Trotting around the globe in 100 days

September 13, 1992|By Dick Sheridan | Dick Sheridan,New York Daily News

NEW YORK -- At 9 a.m. Wednesday, LeRoy Woodson Jr. and Ana Esperanza Nance met on the banks of the Hudson to catch a schooner to the Jersey side of the river.

From there, they were to hitch a car ride to the Jersey Turnpike, then hop into the cab of an 18-wheeler bound for Montreal.

That's the first stop on a whirlwind tour. They'll be back in 100 days. They're going around the world.

Such a journey doesn't sound like much of a challenge in this age of supersonic jet travel. But Mr. Woodson and Ms. Nance aren't allowed to fly -- or, indeed, to travel by any form of self-driven land or sea transport, either.

Mr. Woodson and Ms. Nance make up one of six teams from cities around the world -- including two from the United Kingdom and one apiece from Germany, France and Singapore -- that are taking part in the first-ever "Footsteps of Champagne Charlie Challenge" sponsored by the folks at Charles Heidsieck Champagnes.

The original Champagne Charlie -- more formally, Charles Camille Heidsieck -- was a renowned 19th-century party animal and globe-trotter. The scion of a noted wine-making clan from Reims, he traveled widely -- by train, ship and horseback -- to promote his family's Champagne.

Champagne Charlie hit New York City for the first time in 1852, and found the city was a market ripe for his family's output. By the time he died, at the age of 71 in 1893, his family's Charles Heidsieck Champagne was being consumed worldwide.
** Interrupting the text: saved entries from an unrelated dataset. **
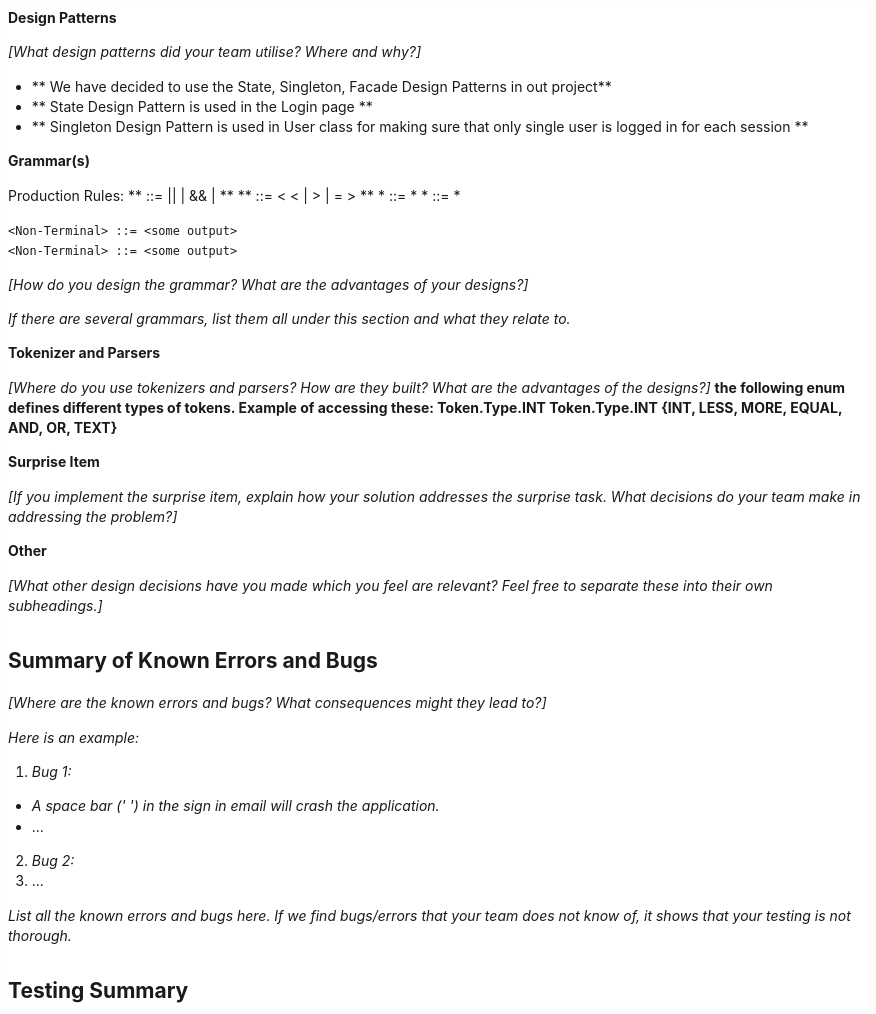 **Design Patterns**

*[What design patterns did your team utilise? Where and why?]*
* ** We have decided to use the State, Singleton, Facade Design Patterns in out project**
* ** State Design Pattern is used in the Login page **
* ** Singleton Design Pattern is used in User class for making sure that only single user is logged in for each session  **

**Grammar(s)**

Production Rules:
** <exp>    ::= <term> || <exp> | <term> && <exp> |  **
     ** <operator> ::= < < | > | = > **
     * <coefficient> ::= <unsigned integer>*
     * <letter> ::= <alphabets>*

    
    <Non-Terminal> ::= <some output>
    <Non-Terminal> ::= <some output>

*[How do you design the grammar? What are the advantages of your designs?]*

*If there are several grammars, list them all under this section and what they relate to.*

**Tokenizer and Parsers**

*[Where do you use tokenizers and parsers? How are they built? What are the advantages of the designs?]*
**the following enum defines different types of tokens. Example of accessing these: Token.Type.INT
Token.Type.INT {INT, LESS, MORE, EQUAL, AND, OR, TEXT}**

**Surprise Item**

*[If you implement the surprise item, explain how your solution addresses the surprise task. What decisions do your team make in addressing the problem?]*

**Other**

*[What other design decisions have you made which you feel are relevant? Feel free to separate these into their own subheadings.]*

## Summary of Known Errors and Bugs

*[Where are the known errors and bugs? What consequences might they lead to?]*

*Here is an example:*

1. *Bug 1:*

- *A space bar (' ') in the sign in email will crash the application.*
- ...

2. *Bug 2:*
3. ...

*List all the known errors and bugs here. If we find bugs/errors that your team does not know of, it shows that your testing is not thorough.*

## Testing Summary
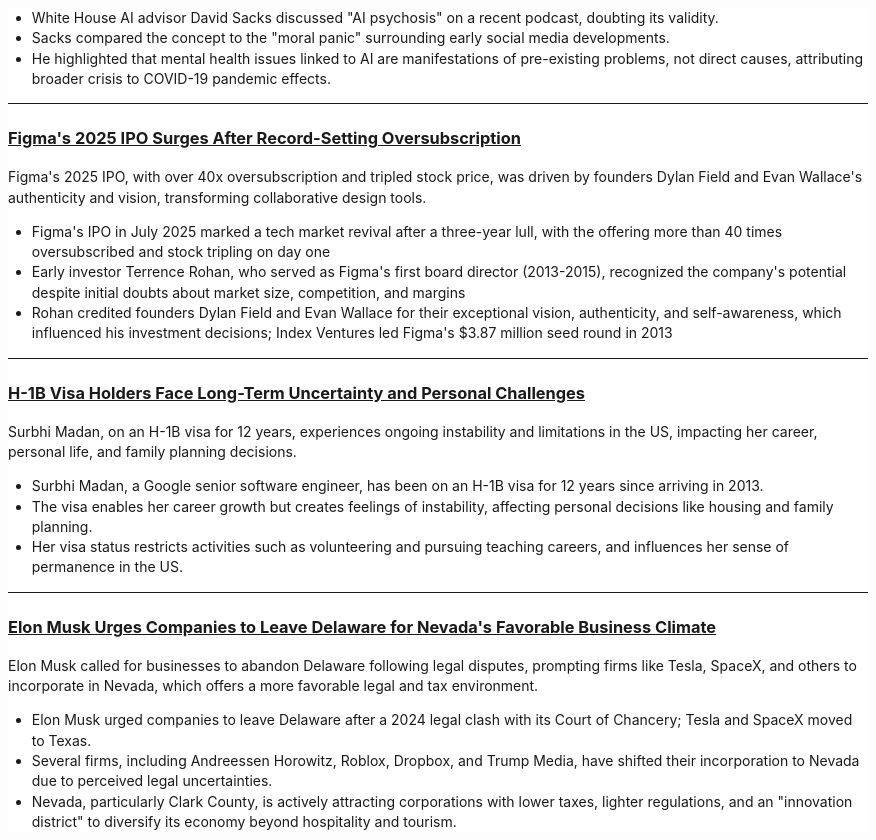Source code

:* White House AI advisor David Sacks discussed "AI psychosis" on a recent podcast, doubting its validity.
* Sacks compared the concept to the "moral panic" surrounding early social media developments.
* He highlighted that mental health issues linked to AI are manifestations of pre-existing problems, not direct causes, attributing broader crisis to COVID-19 pandemic effects.


---

### [Figma's 2025 IPO Surges After Record-Setting Oversubscription](https://www.businessinsider.com/figma-founders-dylan-field-evan-wallace-early-investor-terrance-rohan-2025-8)
Figma's 2025 IPO, with over 40x oversubscription and tripled stock price, was driven by founders Dylan Field and Evan Wallace's authenticity and vision, transforming collaborative design tools.

* Figma's IPO in July 2025 marked a tech market revival after a three-year lull, with the offering more than 40 times oversubscribed and stock tripling on day one
* Early investor Terrence Rohan, who served as Figma's first board director (2013-2015), recognized the company's potential despite initial doubts about market size, competition, and margins
* Rohan credited founders Dylan Field and Evan Wallace for their exceptional vision, authenticity, and self-awareness, which influenced his investment decisions; Index Ventures led Figma's $3.87 million seed round in 2013


---

### [H-1B Visa Holders Face Long-Term Uncertainty and Personal Challenges](https://www.businessinsider.com/h1b-life-feels-unstable-after-12-years-in-usa-2025-8)
Surbhi Madan, on an H-1B visa for 12 years, experiences ongoing instability and limitations in the US, impacting her career, personal life, and family planning decisions.

* Surbhi Madan, a Google senior software engineer, has been on an H-1B visa for 12 years since arriving in 2013.
* The visa enables her career growth but creates feelings of instability, affecting personal decisions like housing and family planning.
* Her visa status restricts activities such as volunteering and pursuing teaching careers, and influences her sense of permanence in the US.


---

### [Elon Musk Urges Companies to Leave Delaware for Nevada's Favorable Business Climate](https://www.businessinsider.com/nevada-delaware-corporate-law-2025-8)
Elon Musk called for businesses to abandon Delaware following legal disputes, prompting firms like Tesla, SpaceX, and others to incorporate in Nevada, which offers a more favorable legal and tax environment.

* Elon Musk urged companies to leave Delaware after a 2024 legal clash with its Court of Chancery; Tesla and SpaceX moved to Texas.
* Several firms, including Andreessen Horowitz, Roblox, Dropbox, and Trump Media, have shifted their incorporation to Nevada due to perceived legal uncertainties.
* Nevada, particularly Clark County, is actively attracting corporations with lower taxes, lighter regulations, and an "innovation district" to diversify its economy beyond hospitality and tourism.
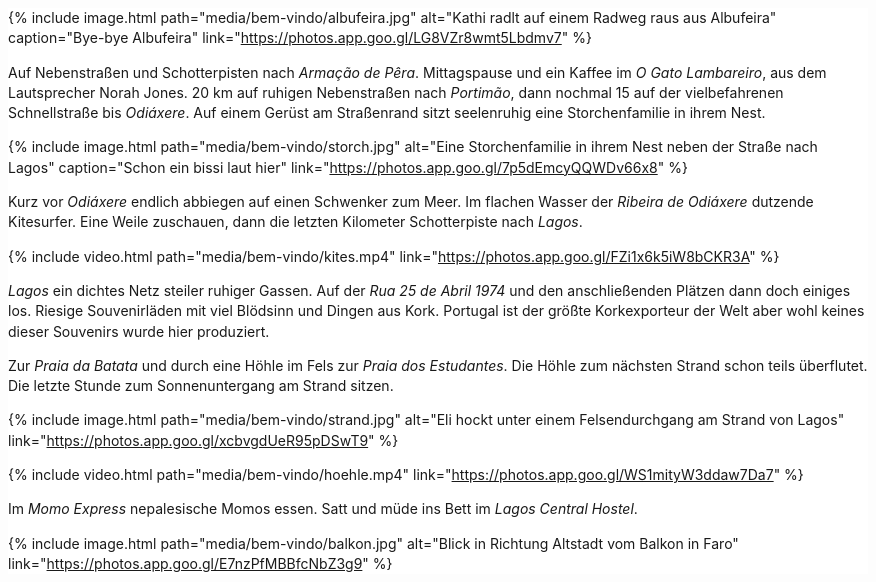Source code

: {% include image.html path="media/bem-vindo/albufeira.jpg" alt="Kathi radlt auf einem Radweg raus aus Albufeira" caption="Bye-bye Albufeira" link="https://photos.app.goo.gl/LG8VZr8wmt5Lbdmv7" %}

Auf Nebenstraßen und Schotterpisten nach _Armação de Pêra_.
Mittagspause und ein Kaffee im _O Gato Lambareiro_, aus dem Lautsprecher Norah Jones.
20 km auf ruhigen Nebenstraßen nach _Portimão_, dann nochmal 15 auf der vielbefahrenen Schnellstraße bis _Odiáxere_.
Auf einem Gerüst am Straßenrand sitzt seelenruhig eine Storchenfamilie in ihrem Nest.

{% include image.html path="media/bem-vindo/storch.jpg" alt="Eine Storchenfamilie in ihrem Nest neben der Straße nach Lagos" caption="Schon ein bissi laut hier" link="https://photos.app.goo.gl/7p5dEmcyQQWDv66x8" %}

Kurz vor _Odiáxere_ endlich abbiegen auf einen Schwenker zum Meer.
Im flachen Wasser der _Ribeira de Odiáxere_ dutzende Kitesurfer.
Eine Weile zuschauen, dann die letzten Kilometer Schotterpiste nach _Lagos_.

{% include video.html path="media/bem-vindo/kites.mp4" link="https://photos.app.goo.gl/FZi1x6k5iW8bCKR3A" %}

_Lagos_ ein dichtes Netz steiler ruhiger Gassen.
Auf der _Rua 25 de Abril 1974_ und den anschließenden Plätzen dann doch einiges los.
Riesige Souvenirläden mit viel Blödsinn und Dingen aus Kork.
Portugal ist der größte Korkexporteur der Welt aber wohl keines dieser Souvenirs wurde hier produziert.

Zur _Praia da Batata_ und durch eine Höhle im Fels zur _Praia dos Estudantes_.
Die Höhle zum nächsten Strand schon teils überflutet.
Die letzte Stunde zum Sonnenuntergang am Strand sitzen.

{% include image.html path="media/bem-vindo/strand.jpg" alt="Eli hockt unter einem Felsendurchgang am Strand von Lagos" link="https://photos.app.goo.gl/xcbvgdUeR95pDSwT9" %}

{% include video.html path="media/bem-vindo/hoehle.mp4" link="https://photos.app.goo.gl/WS1mityW3ddaw7Da7" %}

Im _Momo Express_ nepalesische Momos essen.
Satt und müde ins Bett im _Lagos Central Hostel_.

{% include image.html path="media/bem-vindo/balkon.jpg" alt="Blick in Richtung Altstadt vom Balkon in Faro" link="https://photos.app.goo.gl/E7nzPfMBBfcNbZ3g9" %}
Celebrating Champagne Charlie's touring is the purpose of the Challenge, according to spokeswoman Lauren Snyder, who says each team member has been given a budget of about $14,000 for the trip.

The team making the quickest round-the-world trip will receive an all-expense-paid return visit for four to their favorite city, Ms. Snyder says. And an as-yet-unannounced "Bon Vivant" award awaits the team that has the "most adventures" over the course of the trip.

For Mr. Woodson, A 47-year-old magazine writer, war correspondent, author and budding novelist, his selection a month ago to be half of the American team came as a welcome relief.

"I had been trapped behind a computer in the library for the last three years, working on my novel," he says. "It will be great to get out again and see the world for myself rather than on CNN."

Ms. Nance, 23, a photographer whose work has appeared in a number of exhibitions around the country, was employed in a studio when she was selected.

"I see it as a very interesting opportunity to shoot in a competitive setting," she says, noting that she has roots in Spain and as a child often visited there and other countries in Europe.

On top of the challenge of having to complete their trip in the allotted time, Mr. Woodson and Ms. Nance face other challenges, as well.

For one thing, they have had to plot their own itinerary. "We've been very busy," says Mr. Woodson.

"We and the team from Singapore have the edge," he says. "Both of us are best situated geographically to get across the Pacific before winter sets in."

Mr. Woodson says travel experts he and Ms. Nance consulted when they began planning their global adventure all warned the pair that crossing the Pacific by ship could become a problem once harder weather hits.

So the twosome will soon board a freighter in Oakland, across the bay from San Francisco, and steam west for Japan and their next destination, Tokyo.

From the Japanese capital, Mr. Woodson and Ms. Nance will continue on to the remaining cities on their schedule: Hong Kong, Singapore, Moscow, Zurich, Vienna, Berlin, Brussels, Milan, Madrid, Copenhagen, Dublin, London -- then back to New York.